Did you take a lunch break yesterday? Are you planning to take one today?
Chances are the answer is no. Fewer American workers are taking time for lunch. Research shows that only 1 in 5 five people steps away for a midday meal. Most workers are simply eating at their desks.
But studies have also found that the longer you stay at work, the more important it is to get outside of the office, even if it's just for a few minutes, because creativity can take a hit when you don't change environments.
"We know that creativity and innovation happen when people change their environment, and especially when they expose themselves to a nature-like environment, to a natural environment," says Kimberly Elsbach, a professor at the University of California, Davis Graduate School of Management, who studies workplace psychology.

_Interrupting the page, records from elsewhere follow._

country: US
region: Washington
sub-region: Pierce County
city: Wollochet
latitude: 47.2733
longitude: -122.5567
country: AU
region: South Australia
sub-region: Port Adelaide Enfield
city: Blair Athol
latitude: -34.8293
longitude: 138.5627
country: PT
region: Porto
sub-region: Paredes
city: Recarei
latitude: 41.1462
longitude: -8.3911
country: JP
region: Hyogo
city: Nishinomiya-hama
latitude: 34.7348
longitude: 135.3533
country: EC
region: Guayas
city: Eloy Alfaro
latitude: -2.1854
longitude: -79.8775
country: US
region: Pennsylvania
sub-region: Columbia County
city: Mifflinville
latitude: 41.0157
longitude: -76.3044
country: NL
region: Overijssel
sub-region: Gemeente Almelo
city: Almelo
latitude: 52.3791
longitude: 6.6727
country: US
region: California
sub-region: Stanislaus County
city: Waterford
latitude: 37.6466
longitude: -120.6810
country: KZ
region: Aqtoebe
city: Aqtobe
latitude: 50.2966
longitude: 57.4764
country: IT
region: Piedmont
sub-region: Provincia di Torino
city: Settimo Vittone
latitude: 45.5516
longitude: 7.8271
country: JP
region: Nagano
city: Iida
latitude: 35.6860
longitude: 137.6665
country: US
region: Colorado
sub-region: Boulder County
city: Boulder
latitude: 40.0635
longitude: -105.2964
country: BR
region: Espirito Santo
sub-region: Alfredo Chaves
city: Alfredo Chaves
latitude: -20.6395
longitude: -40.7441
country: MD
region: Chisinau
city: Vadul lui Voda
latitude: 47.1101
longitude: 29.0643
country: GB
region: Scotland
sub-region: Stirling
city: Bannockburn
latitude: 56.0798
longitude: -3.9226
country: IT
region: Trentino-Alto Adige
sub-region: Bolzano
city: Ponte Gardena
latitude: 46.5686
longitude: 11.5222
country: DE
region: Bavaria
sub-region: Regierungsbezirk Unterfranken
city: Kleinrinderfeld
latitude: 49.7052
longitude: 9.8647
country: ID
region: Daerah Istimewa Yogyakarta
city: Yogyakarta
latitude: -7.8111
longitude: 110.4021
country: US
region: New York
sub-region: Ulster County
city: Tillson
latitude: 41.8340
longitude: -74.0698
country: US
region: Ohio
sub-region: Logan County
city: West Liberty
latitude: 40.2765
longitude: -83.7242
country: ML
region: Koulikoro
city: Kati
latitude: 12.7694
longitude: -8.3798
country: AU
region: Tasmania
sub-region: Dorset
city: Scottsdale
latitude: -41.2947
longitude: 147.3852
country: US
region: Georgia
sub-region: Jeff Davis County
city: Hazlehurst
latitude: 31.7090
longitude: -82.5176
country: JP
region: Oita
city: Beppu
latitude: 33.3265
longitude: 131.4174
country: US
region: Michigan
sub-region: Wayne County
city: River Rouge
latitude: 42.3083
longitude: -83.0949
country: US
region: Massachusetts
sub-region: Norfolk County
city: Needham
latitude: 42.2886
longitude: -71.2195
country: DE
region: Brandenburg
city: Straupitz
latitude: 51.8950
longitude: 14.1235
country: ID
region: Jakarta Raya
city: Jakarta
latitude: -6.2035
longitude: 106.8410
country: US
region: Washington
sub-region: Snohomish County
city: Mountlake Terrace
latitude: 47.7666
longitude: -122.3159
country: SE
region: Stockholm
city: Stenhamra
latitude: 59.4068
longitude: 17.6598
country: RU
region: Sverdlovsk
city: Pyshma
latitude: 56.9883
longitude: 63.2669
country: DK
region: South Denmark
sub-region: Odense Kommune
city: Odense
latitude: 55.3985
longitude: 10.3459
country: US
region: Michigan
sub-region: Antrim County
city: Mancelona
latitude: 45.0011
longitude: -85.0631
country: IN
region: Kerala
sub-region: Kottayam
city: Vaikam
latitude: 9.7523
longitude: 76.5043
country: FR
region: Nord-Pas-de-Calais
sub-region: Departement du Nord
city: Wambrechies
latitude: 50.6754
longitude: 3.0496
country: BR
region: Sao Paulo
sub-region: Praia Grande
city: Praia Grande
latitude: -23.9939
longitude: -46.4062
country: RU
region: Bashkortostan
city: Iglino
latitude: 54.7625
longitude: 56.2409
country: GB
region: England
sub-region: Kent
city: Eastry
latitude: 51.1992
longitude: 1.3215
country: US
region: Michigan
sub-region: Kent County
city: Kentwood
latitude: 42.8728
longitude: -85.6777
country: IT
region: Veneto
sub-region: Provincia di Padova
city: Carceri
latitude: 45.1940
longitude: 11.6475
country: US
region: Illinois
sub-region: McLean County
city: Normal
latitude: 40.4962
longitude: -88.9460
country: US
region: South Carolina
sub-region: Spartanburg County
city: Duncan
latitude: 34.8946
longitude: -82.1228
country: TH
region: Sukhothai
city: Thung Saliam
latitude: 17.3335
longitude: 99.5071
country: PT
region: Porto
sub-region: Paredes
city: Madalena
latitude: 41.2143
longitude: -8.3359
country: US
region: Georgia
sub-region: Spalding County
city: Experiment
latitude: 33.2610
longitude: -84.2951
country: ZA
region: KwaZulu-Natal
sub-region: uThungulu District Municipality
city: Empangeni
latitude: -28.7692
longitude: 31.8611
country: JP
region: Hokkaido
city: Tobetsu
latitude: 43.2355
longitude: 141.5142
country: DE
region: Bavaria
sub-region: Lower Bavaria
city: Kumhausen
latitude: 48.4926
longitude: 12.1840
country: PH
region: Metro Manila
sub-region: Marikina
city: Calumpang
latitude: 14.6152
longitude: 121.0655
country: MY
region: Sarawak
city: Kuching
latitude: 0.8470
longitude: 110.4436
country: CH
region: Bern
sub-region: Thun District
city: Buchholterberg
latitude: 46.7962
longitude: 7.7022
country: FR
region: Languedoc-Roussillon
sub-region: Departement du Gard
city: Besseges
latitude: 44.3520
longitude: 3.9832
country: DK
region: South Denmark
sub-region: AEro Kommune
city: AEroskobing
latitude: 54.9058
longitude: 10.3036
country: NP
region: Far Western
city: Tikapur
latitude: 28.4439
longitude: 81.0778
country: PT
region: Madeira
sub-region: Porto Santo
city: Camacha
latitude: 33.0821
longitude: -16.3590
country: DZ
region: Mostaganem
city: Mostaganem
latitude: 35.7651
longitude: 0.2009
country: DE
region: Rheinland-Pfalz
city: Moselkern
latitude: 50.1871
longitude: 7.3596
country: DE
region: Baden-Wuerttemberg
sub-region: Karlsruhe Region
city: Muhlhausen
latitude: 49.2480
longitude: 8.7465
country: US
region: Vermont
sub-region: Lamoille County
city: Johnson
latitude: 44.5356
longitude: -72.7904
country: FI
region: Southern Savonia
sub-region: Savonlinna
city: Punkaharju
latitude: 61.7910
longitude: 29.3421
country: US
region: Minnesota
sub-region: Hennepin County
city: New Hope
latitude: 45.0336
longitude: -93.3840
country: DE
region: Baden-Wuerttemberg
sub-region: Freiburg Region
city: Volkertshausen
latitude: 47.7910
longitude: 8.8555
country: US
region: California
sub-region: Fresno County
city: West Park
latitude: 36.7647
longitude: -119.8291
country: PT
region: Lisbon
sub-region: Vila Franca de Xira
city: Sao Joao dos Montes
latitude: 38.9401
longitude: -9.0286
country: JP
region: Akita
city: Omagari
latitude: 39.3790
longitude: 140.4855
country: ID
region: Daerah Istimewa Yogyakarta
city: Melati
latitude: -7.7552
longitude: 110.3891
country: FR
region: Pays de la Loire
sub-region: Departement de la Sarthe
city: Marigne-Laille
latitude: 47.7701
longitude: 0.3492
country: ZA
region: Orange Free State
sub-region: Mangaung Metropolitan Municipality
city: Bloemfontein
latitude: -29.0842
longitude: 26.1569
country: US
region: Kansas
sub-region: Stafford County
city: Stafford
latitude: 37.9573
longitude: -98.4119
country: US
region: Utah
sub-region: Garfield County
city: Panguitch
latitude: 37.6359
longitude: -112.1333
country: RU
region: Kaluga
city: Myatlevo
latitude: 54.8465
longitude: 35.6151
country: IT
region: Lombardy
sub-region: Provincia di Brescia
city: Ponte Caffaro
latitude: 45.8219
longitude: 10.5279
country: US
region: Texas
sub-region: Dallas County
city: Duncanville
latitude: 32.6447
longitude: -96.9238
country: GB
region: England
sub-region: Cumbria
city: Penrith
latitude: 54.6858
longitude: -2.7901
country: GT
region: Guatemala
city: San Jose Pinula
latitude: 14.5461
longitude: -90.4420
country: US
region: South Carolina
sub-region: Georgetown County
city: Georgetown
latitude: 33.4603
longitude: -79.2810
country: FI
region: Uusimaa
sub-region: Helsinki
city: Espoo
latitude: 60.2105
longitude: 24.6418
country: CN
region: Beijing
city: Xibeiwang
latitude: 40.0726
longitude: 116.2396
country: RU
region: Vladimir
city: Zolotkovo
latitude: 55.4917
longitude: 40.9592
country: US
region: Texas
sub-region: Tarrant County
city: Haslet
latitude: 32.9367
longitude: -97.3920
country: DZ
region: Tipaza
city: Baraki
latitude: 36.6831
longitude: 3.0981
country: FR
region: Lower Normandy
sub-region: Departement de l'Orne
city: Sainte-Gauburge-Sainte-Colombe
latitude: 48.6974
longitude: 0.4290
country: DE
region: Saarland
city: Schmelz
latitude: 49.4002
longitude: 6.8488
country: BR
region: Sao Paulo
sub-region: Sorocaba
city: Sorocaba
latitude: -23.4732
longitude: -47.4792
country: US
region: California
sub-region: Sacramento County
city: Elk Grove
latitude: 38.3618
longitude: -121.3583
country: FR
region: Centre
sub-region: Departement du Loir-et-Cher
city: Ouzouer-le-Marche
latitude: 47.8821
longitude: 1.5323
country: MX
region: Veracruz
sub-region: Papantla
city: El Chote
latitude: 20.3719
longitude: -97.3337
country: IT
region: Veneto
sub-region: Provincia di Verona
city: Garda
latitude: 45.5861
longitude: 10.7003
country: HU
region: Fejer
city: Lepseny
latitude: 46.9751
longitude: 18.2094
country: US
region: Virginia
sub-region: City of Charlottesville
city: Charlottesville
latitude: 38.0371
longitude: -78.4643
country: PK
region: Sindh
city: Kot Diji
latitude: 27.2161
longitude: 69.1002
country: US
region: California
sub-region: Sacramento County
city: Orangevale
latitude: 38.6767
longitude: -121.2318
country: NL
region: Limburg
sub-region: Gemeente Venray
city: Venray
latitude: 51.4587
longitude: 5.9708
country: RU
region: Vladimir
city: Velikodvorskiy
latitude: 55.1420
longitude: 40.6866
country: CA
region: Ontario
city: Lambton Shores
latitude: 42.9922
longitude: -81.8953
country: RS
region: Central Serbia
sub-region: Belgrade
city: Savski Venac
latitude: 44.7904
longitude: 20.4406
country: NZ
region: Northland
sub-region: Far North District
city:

"So staying inside, in the same location, is really detrimental to creative thinking. It's also detrimental to doing that rumination that's needed for ideas to percolate and gestate and allow a person to arrive at an 'aha' moment," Elsbach tells Jeremy Hobson, host of Here & Now.
And in a knowledge-based economy, where innovation is what your workers produce, that can also be detrimental to the bottom line.
To reap the benefits of a lunch break, "you don't actually need to go eat," Elsbach says, "you just need to get out. And it doesn't have to be between 12 p.m. and 1 p.m. to have a positive impact. It can be just going outside and taking a walk around the block. That in itself is really restorative."
Elsbach tells The Salt that her research has found that "mindless" work — which can include tasks like walking — can enhance creativity.